Sene 2014, temmuzun başı olması gerek. Tarihi not almıştım elbette, her şeyi yazdığım o deftere. Yalnızca aklımda olmadığı gibi şu anda o defter de yanımda değil. Taksimdeyim, anıta doğru yürürken, bir el dokunuyor 'Ceyda!' diye sesleniyor arkamdan. Akşamüstüydü. Dönüp bakıyorum, sen karşımda duruyorsun ve yanında eli omzuma değmiş, arkamdan seslenmiş o kadın. Güneş gözlüğüm gözlerimden akan yaşları gizliyordu. O kadın, durmaksızın konuşurken sana bakmak istedim. Ayakkabılarına, saçına, dudağına her yerine bakmıştım, gözlerin hariç. Kafamı aşağı eğip durmuştum, bana bakıp bakmadığını merak ediyordum.
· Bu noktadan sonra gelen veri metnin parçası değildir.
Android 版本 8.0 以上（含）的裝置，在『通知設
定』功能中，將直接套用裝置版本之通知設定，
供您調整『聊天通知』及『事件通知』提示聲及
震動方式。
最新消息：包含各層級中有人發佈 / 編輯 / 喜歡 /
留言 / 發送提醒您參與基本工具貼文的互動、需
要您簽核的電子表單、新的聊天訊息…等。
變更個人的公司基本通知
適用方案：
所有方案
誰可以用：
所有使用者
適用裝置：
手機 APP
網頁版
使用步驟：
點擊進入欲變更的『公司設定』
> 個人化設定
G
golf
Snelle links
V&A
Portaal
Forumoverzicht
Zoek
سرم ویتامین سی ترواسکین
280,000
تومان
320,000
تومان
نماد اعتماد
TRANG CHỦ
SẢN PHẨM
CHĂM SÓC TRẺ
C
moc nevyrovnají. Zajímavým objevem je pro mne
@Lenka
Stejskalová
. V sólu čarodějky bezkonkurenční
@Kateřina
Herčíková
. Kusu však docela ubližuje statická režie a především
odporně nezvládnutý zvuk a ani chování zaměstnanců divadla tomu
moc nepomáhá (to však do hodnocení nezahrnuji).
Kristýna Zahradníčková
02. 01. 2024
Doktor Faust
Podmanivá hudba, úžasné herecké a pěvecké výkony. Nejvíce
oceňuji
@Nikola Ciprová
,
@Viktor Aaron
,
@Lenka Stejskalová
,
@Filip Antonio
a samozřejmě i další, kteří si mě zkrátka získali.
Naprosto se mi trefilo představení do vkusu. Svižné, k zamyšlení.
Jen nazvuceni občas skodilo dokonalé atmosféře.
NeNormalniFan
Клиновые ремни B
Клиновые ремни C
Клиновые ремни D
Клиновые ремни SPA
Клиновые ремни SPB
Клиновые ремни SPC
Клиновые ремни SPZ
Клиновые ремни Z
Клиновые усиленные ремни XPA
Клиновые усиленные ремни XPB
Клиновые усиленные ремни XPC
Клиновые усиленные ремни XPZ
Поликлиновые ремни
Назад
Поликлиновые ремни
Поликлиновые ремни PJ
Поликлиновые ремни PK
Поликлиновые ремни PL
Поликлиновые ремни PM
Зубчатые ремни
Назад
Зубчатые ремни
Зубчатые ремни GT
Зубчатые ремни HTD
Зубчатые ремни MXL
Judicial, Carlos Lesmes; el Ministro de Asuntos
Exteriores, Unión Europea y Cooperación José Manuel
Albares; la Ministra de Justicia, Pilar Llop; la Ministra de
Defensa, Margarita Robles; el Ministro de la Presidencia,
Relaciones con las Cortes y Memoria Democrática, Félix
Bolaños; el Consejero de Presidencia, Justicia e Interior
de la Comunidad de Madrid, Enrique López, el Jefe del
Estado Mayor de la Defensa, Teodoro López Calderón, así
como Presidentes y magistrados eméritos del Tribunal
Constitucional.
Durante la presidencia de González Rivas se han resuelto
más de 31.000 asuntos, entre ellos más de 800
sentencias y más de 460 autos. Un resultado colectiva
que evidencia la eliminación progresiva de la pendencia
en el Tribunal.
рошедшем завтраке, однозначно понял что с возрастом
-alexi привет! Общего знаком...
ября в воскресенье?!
Canımın en çok yandığı gün oldu. Sizi sokaklarda ağlatan insanları unutmayın. Ben seni hiç unutmayacağım, sen beni sokaklarda ağlatan adam oldun. Bir süre yürüdükten sonra arkamı dönüp baktığımda, o kadına gülümseyişin canımı yakan tek şey oldu. O günden sonra seni silecek olmaya karar verdim, kendime söz verdim. Kendime verdiğim bu sözü tuttum da. Canımı en çok yakan insan oldun. İntikam almak istemem, canın yansın, ağla istemem. Sevdim, bir zamanlar çok sevdim. Canımı yaktın, acı çektirdin, ağlattın ve sen bunları yaptığın için yazacak şeylerim var. Hayatınıza giren her insan size bir şeyler katar. Hayatınızı mahveden insanlar için bile kötü dilekleriniz olmasın. İnandığım bir şey var ki, ne yaparsanız karşılığını bir şekilde alacağınız, hayatınızın bir noktasında size geri dönüşünün mutlaka olacağıdır.
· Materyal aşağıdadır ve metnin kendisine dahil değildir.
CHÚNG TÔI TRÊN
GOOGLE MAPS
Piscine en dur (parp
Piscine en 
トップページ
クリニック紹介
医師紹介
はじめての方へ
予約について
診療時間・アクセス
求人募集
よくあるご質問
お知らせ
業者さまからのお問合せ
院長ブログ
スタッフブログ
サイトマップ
Sevdiğiniz insanlardan intikam almak istemeyin, onların kötülüğünü istemeyin. Unutmayın, bir zamanlar çok sevmiştiniz. Pişman olmak için mi zaman harcadınız? İnsan pişman olmak için sevmez, insan pişman olmak için zaman harcamaz. Güzel günleriniz olmuştur, belki de olmamıştır. Ama unutmayın, dönüp size bir saniye bakması bile sizi heyecanlandırmıştı. Güzel hissettiğiniz anları unutmayın, pişman olmayın hiçbir şey için çünkü hayatta pişman olmak için zamanınız yok. Sonuç olarak bende bu kapattığım acı dolu defter için pişman değilim. Kitaplığımın en güzel bölümünde duruyor. Yıllar geçecek, kapattığımız defterler eskiyecek, biz yaşlanacağız, belki eskiden çok değer verdiğimiz ve asla unutmayacağım bunu dediğimiz şeyleri unutmuş olacağız, hayatımızda değişmiş birçok şey olacak. Daha sonra bir yerde, bir şekilde, eskilerden biriyle karşılaşacağız. Bu da inandığım şeylerden birisi.

Size bir konuda kesinlikle garanti verebilirim. Eğer ki içinizde, kalbinizde kıyıda köşede ufak tefek bile hisler kalmışsa, o hislerin sahibi olan insanla asla karşılaşmayacağınızı düşünsenizde, imkansız olarak görseniz dahi o insanla bir şekilde karşılaşıyorsunuz, bir şekilde o hislerinizin yanıtını alıyorsunuz. İnanın bana, oluyor. Bir tanrıya inanıyorsanız bunun size tanrının bir hediyesi olduğunu düşünebilirsiniz. Belki de evrenin geri dönüşüdür belki de bir enerjidir. Küçük dünyalarımızı yönetirken, farkında olmadan içimizden geçen, çok istediğimiz şeyin kabul görüşüdür belki de. Ne diye adlandırmak isterseniz, size bırakıyorum. Bir şeylere inanın, hislerinize inanmaktan vazgeçmeyin. Okuduğunuz için teşekkür edip burada sonlandırıyorum, sizleri seviyorum.